#### Assignment
Tally the lines in the entries below that contain the word "shown". Reply with only that number.

#### Input data
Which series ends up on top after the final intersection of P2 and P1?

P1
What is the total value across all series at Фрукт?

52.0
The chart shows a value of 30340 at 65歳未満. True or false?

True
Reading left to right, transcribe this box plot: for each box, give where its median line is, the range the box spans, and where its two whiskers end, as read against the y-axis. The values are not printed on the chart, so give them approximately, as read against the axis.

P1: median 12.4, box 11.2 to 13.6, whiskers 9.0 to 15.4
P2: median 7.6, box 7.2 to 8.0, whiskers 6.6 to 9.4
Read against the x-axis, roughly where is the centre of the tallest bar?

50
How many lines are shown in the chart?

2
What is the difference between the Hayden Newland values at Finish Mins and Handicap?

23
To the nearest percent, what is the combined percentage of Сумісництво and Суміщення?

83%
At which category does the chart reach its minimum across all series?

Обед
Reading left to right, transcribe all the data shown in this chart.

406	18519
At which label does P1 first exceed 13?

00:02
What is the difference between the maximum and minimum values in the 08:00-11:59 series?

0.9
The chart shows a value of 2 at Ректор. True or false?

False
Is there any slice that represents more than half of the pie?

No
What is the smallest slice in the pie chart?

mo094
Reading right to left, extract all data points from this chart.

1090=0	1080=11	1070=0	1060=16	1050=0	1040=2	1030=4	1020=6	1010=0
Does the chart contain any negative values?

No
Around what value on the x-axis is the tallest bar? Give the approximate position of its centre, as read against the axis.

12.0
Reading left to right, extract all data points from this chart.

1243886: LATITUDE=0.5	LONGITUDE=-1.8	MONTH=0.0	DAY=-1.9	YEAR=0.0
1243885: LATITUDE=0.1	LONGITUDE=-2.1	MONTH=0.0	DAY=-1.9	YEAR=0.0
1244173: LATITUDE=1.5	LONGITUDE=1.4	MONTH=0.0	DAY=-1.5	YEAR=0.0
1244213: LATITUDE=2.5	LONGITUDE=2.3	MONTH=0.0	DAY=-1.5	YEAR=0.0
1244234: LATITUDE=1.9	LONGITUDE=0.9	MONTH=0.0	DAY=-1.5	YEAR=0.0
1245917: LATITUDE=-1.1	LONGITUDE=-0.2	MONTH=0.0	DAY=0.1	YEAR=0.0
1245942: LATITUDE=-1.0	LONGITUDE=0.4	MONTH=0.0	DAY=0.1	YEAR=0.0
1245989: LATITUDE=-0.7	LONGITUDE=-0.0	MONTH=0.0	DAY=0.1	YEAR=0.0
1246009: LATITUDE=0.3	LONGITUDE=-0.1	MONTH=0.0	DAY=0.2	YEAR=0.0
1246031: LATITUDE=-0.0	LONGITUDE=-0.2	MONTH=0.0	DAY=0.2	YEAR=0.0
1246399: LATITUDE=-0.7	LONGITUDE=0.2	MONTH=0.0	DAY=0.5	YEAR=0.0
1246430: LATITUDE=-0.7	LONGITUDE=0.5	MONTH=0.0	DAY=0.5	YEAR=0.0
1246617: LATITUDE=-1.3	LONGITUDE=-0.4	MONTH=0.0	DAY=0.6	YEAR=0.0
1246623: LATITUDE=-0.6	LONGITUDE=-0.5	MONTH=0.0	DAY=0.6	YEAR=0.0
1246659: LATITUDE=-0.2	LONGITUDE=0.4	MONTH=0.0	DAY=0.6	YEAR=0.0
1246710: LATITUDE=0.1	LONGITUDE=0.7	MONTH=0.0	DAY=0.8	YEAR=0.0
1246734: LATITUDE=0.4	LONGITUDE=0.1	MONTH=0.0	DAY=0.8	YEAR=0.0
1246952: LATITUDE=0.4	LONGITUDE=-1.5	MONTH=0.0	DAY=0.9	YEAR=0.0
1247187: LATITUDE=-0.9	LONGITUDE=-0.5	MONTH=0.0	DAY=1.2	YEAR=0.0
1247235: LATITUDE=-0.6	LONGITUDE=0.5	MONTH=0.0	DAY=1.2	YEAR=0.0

#### Result below
2